--- START ---

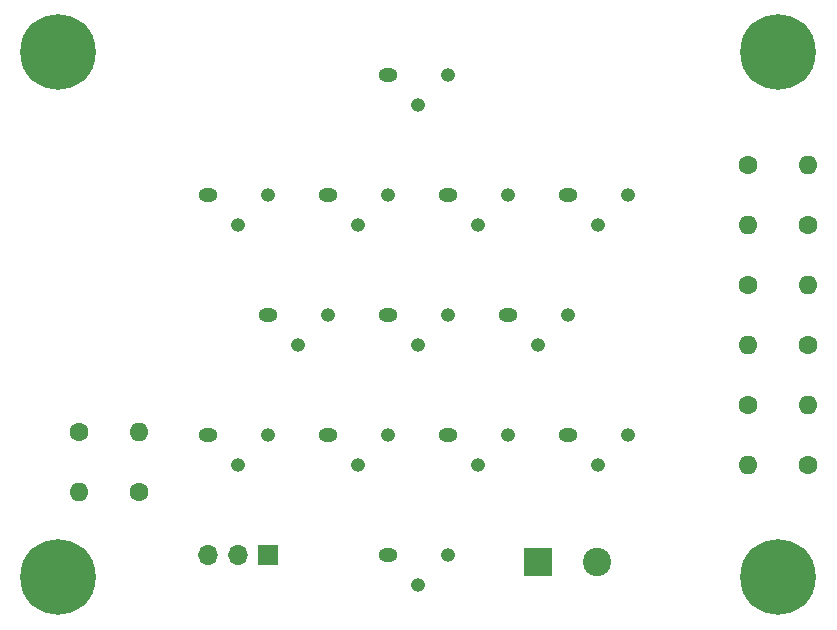
<source format=gbr>
%TF.GenerationSoftware,KiCad,Pcbnew,(6.0.5)*%
%TF.CreationDate,2022-05-16T17:43:26-07:00*%
%TF.ProjectId,hawkeye_driver,6861776b-6579-4655-9f64-72697665722e,A*%
%TF.SameCoordinates,Original*%
%TF.FileFunction,Soldermask,Bot*%
%TF.FilePolarity,Negative*%
%FSLAX46Y46*%
G04 Gerber Fmt 4.6, Leading zero omitted, Abs format (unit mm)*
G04 Created by KiCad (PCBNEW (6.0.5)) date 2022-05-16 17:43:26*
%MOMM*%
%LPD*%
G01*
G04 APERTURE LIST*
%ADD10C,1.600000*%
%ADD11O,1.600000X1.600000*%
%ADD12O,1.600000X1.200000*%
%ADD13O,1.200000X1.200000*%
%ADD14R,1.700000X1.700000*%
%ADD15O,1.700000X1.700000*%
%ADD16R,2.400000X2.400000*%
%ADD17C,2.400000*%
%ADD18C,6.400000*%
G04 APERTURE END LIST*
D10*
%TO.C,R17*%
X172720000Y-93980000D03*
D11*
X172720000Y-88900000D03*
%TD*%
D10*
%TO.C,R14*%
X167640000Y-88900000D03*
D11*
X167640000Y-93980000D03*
%TD*%
D12*
%TO.C,R4*%
X132080000Y-101600000D03*
D13*
X134620000Y-104140000D03*
X137160000Y-101600000D03*
%TD*%
D12*
%TO.C,R2*%
X147320000Y-91440000D03*
D13*
X149860000Y-93980000D03*
X152400000Y-91440000D03*
%TD*%
D10*
%TO.C,R18*%
X172720000Y-83820000D03*
D11*
X172720000Y-78740000D03*
%TD*%
D12*
%TO.C,R9*%
X152400000Y-101600000D03*
D13*
X154940000Y-104140000D03*
X157480000Y-101600000D03*
%TD*%
D12*
%TO.C,R5*%
X127000000Y-91440000D03*
D13*
X129540000Y-93980000D03*
X132080000Y-91440000D03*
%TD*%
D10*
%TO.C,R21*%
X110998000Y-101346000D03*
D11*
X110998000Y-106426000D03*
%TD*%
D12*
%TO.C,R10*%
X137160000Y-111760000D03*
D13*
X139700000Y-114300000D03*
X142240000Y-111760000D03*
%TD*%
D14*
%TO.C,J1*%
X127000000Y-111760000D03*
D15*
X124460000Y-111760000D03*
X121920000Y-111760000D03*
%TD*%
D10*
%TO.C,R20*%
X116078000Y-106426000D03*
D11*
X116078000Y-101346000D03*
%TD*%
D10*
%TO.C,R19*%
X172720000Y-104140000D03*
D11*
X172720000Y-99060000D03*
%TD*%
D12*
%TO.C,R3*%
X142240000Y-101600000D03*
D13*
X144780000Y-104140000D03*
X147320000Y-101600000D03*
%TD*%
D10*
%TO.C,R15*%
X167640000Y-78740000D03*
D11*
X167640000Y-83820000D03*
%TD*%
D16*
%TO.C,J2*%
X149860000Y-112395000D03*
D17*
X154860000Y-112395000D03*
%TD*%
D12*
%TO.C,R1*%
X142240000Y-81280000D03*
D13*
X144780000Y-83820000D03*
X147320000Y-81280000D03*
%TD*%
D18*
%TO.C,REF\u002A\u002A*%
X109220000Y-113665000D03*
%TD*%
D12*
%TO.C,R12*%
X121920000Y-81280000D03*
D13*
X124460000Y-83820000D03*
X127000000Y-81280000D03*
%TD*%
D12*
%TO.C,R11*%
X121920000Y-101600000D03*
D13*
X124460000Y-104140000D03*
X127000000Y-101600000D03*
%TD*%
D12*
%TO.C,R13*%
X137160000Y-91440000D03*
D13*
X139700000Y-93980000D03*
X142240000Y-91440000D03*
%TD*%
D18*
%TO.C,REF\u002A\u002A*%
X170180000Y-113665000D03*
%TD*%
%TO.C,REF\u002A\u002A*%
X170180000Y-69215000D03*
%TD*%
D12*
%TO.C,R8*%
X152400000Y-81280000D03*
D13*
X154940000Y-83820000D03*
X157480000Y-81280000D03*
%TD*%
D10*
%TO.C,R16*%
X167640000Y-99060000D03*
D11*
X167640000Y-104140000D03*
%TD*%
D18*
%TO.C,REF\u002A\u002A*%
X109220000Y-69215000D03*
%TD*%
D12*
%TO.C,R7*%
X137160000Y-71120000D03*
D13*
X139700000Y-73660000D03*
X142240000Y-71120000D03*
%TD*%
D12*
%TO.C,R6*%
X132080000Y-81280000D03*
D13*
X134620000Y-83820000D03*
X137160000Y-81280000D03*
%TD*%
M02*

</source>
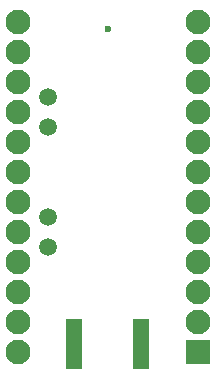
<source format=gbr>
%TF.GenerationSoftware,KiCad,Pcbnew,5.1.9+dfsg1-1~bpo10+1*%
%TF.CreationDate,Date%
%TF.ProjectId,POS,504f532e-6b69-4636-9164-5f7063625858,v3.3*%
%TF.SameCoordinates,Original*%
%TF.FileFunction,Soldermask,Bot*%
%TF.FilePolarity,Negative*%
%FSLAX46Y46*%
G04 Gerber Fmt 4.6, Leading zero omitted, Abs format (unit mm)*
G04 Created by KiCad*
%MOMM*%
%LPD*%
G01*
G04 APERTURE LIST*
%ADD10R,2.100000X2.100000*%
%ADD11C,2.100000*%
%ADD12C,0.600000*%
%ADD13C,1.500000*%
%ADD14R,1.350000X4.200000*%
G04 APERTURE END LIST*
D10*
%TO.C,A1*%
X0Y0D03*
D11*
X0Y2540000D03*
X0Y5080000D03*
X-15240000Y27940000D03*
X0Y7620000D03*
X-15240000Y25400000D03*
X0Y10160000D03*
X-15240000Y22860000D03*
X0Y12700000D03*
X-15240000Y20320000D03*
X0Y15240000D03*
X-15240000Y17780000D03*
X0Y17780000D03*
X-15240000Y15240000D03*
X0Y20320000D03*
X-15240000Y12700000D03*
X0Y22860000D03*
X-15240000Y10160000D03*
X0Y25400000D03*
X-15240000Y7620000D03*
X0Y27940000D03*
X-15240000Y5080000D03*
X-15240000Y2540000D03*
X-15240000Y0D03*
%TD*%
D12*
%TO.C,H2*%
X-7620000Y27305000D03*
%TD*%
D13*
%TO.C,TP2*%
X-12700000Y8890000D03*
%TD*%
%TO.C,TP1*%
X-12700000Y11430000D03*
%TD*%
%TO.C,TP3*%
X-12700000Y19050000D03*
%TD*%
%TO.C,TP4*%
X-12700000Y21590000D03*
%TD*%
D14*
%TO.C,J2*%
X-4795000Y635000D03*
X-10445000Y635000D03*
%TD*%
M02*

</source>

--- END ---

• Problem statement: Please write out all of the material above without changing a word, and omit any pictures.

• Response:
<source format=gbr>
%TF.GenerationSoftware,KiCad,Pcbnew,(6.0.5)*%
%TF.CreationDate,2022-05-16T17:43:26-07:00*%
%TF.ProjectId,hawkeye_driver,6861776b-6579-4655-9f64-72697665722e,A*%
%TF.SameCoordinates,Original*%
%TF.FileFunction,Soldermask,Bot*%
%TF.FilePolarity,Negative*%
%FSLAX46Y46*%
G04 Gerber Fmt 4.6, Leading zero omitted, Abs format (unit mm)*
G04 Created by KiCad (PCBNEW (6.0.5)) date 2022-05-16 17:43:26*
%MOMM*%
%LPD*%
G01*
G04 APERTURE LIST*
%ADD10C,1.600000*%
%ADD11O,1.600000X1.600000*%
%ADD12O,1.600000X1.200000*%
%ADD13O,1.200000X1.200000*%
%ADD14R,1.700000X1.700000*%
%ADD15O,1.700000X1.700000*%
%ADD16R,2.400000X2.400000*%
%ADD17C,2.400000*%
%ADD18C,6.400000*%
G04 APERTURE END LIST*
D10*
%TO.C,R17*%
X172720000Y-93980000D03*
D11*
X172720000Y-88900000D03*
%TD*%
D10*
%TO.C,R14*%
X167640000Y-88900000D03*
D11*
X167640000Y-93980000D03*
%TD*%
D12*
%TO.C,R4*%
X132080000Y-101600000D03*
D13*
X134620000Y-104140000D03*
X137160000Y-101600000D03*
%TD*%
D12*
%TO.C,R2*%
X147320000Y-91440000D03*
D13*
X149860000Y-93980000D03*
X152400000Y-91440000D03*
%TD*%
D10*
%TO.C,R18*%
X172720000Y-83820000D03*
D11*
X172720000Y-78740000D03*
%TD*%
D12*
%TO.C,R9*%
X152400000Y-101600000D03*
D13*
X154940000Y-104140000D03*
X157480000Y-101600000D03*
%TD*%
D12*
%TO.C,R5*%
X127000000Y-91440000D03*
D13*
X129540000Y-93980000D03*
X132080000Y-91440000D03*
%TD*%
D10*
%TO.C,R21*%
X110998000Y-101346000D03*
D11*
X110998000Y-106426000D03*
%TD*%
D12*
%TO.C,R10*%
X137160000Y-111760000D03*
D13*
X139700000Y-114300000D03*
X142240000Y-111760000D03*
%TD*%
D14*
%TO.C,J1*%
X127000000Y-111760000D03*
D15*
X124460000Y-111760000D03*
X121920000Y-111760000D03*
%TD*%
D10*
%TO.C,R20*%
X116078000Y-106426000D03*
D11*
X116078000Y-101346000D03*
%TD*%
D10*
%TO.C,R19*%
X172720000Y-104140000D03*
D11*
X172720000Y-99060000D03*
%TD*%
D12*
%TO.C,R3*%
X142240000Y-101600000D03*
D13*
X144780000Y-104140000D03*
X147320000Y-101600000D03*
%TD*%
D10*
%TO.C,R15*%
X167640000Y-78740000D03*
D11*
X167640000Y-83820000D03*
%TD*%
D16*
%TO.C,J2*%
X149860000Y-112395000D03*
D17*
X154860000Y-112395000D03*
%TD*%
D12*
%TO.C,R1*%
X142240000Y-81280000D03*
D13*
X144780000Y-83820000D03*
X147320000Y-81280000D03*
%TD*%
D18*
%TO.C,REF\u002A\u002A*%
X109220000Y-113665000D03*
%TD*%
D12*
%TO.C,R12*%
X121920000Y-81280000D03*
D13*
X124460000Y-83820000D03*
X127000000Y-81280000D03*
%TD*%
D12*
%TO.C,R11*%
X121920000Y-101600000D03*
D13*
X124460000Y-104140000D03*
X127000000Y-101600000D03*
%TD*%
D12*
%TO.C,R13*%
X137160000Y-91440000D03*
D13*
X139700000Y-93980000D03*
X142240000Y-91440000D03*
%TD*%
D18*
%TO.C,REF\u002A\u002A*%
X170180000Y-113665000D03*
%TD*%
%TO.C,REF\u002A\u002A*%
X170180000Y-69215000D03*
%TD*%
D12*
%TO.C,R8*%
X152400000Y-81280000D03*
D13*
X154940000Y-83820000D03*
X157480000Y-81280000D03*
%TD*%
D10*
%TO.C,R16*%
X167640000Y-99060000D03*
D11*
X167640000Y-104140000D03*
%TD*%
D18*
%TO.C,REF\u002A\u002A*%
X109220000Y-69215000D03*
%TD*%
D12*
%TO.C,R7*%
X137160000Y-71120000D03*
D13*
X139700000Y-73660000D03*
X142240000Y-71120000D03*
%TD*%
D12*
%TO.C,R6*%
X132080000Y-81280000D03*
D13*
X134620000Y-83820000D03*
X137160000Y-81280000D03*
%TD*%
M02*

</source>
<source format=gbr>
%TF.GenerationSoftware,KiCad,Pcbnew,5.1.9+dfsg1-1~bpo10+1*%
%TF.CreationDate,Date%
%TF.ProjectId,POS,504f532e-6b69-4636-9164-5f7063625858,v3.3*%
%TF.SameCoordinates,Original*%
%TF.FileFunction,Soldermask,Bot*%
%TF.FilePolarity,Negative*%
%FSLAX46Y46*%
G04 Gerber Fmt 4.6, Leading zero omitted, Abs format (unit mm)*
G04 Created by KiCad*
%MOMM*%
%LPD*%
G01*
G04 APERTURE LIST*
%ADD10R,2.100000X2.100000*%
%ADD11C,2.100000*%
%ADD12C,0.600000*%
%ADD13C,1.500000*%
%ADD14R,1.350000X4.200000*%
G04 APERTURE END LIST*
D10*
%TO.C,A1*%
X0Y0D03*
D11*
X0Y2540000D03*
X0Y5080000D03*
X-15240000Y27940000D03*
X0Y7620000D03*
X-15240000Y25400000D03*
X0Y10160000D03*
X-15240000Y22860000D03*
X0Y12700000D03*
X-15240000Y20320000D03*
X0Y15240000D03*
X-15240000Y17780000D03*
X0Y17780000D03*
X-15240000Y15240000D03*
X0Y20320000D03*
X-15240000Y12700000D03*
X0Y22860000D03*
X-15240000Y10160000D03*
X0Y25400000D03*
X-15240000Y7620000D03*
X0Y27940000D03*
X-15240000Y5080000D03*
X-15240000Y2540000D03*
X-15240000Y0D03*
%TD*%
D12*
%TO.C,H2*%
X-7620000Y27305000D03*
%TD*%
D13*
%TO.C,TP2*%
X-12700000Y8890000D03*
%TD*%
%TO.C,TP1*%
X-12700000Y11430000D03*
%TD*%
%TO.C,TP3*%
X-12700000Y19050000D03*
%TD*%
%TO.C,TP4*%
X-12700000Y21590000D03*
%TD*%
D14*
%TO.C,J2*%
X-4795000Y635000D03*
X-10445000Y635000D03*
%TD*%
M02*

</source>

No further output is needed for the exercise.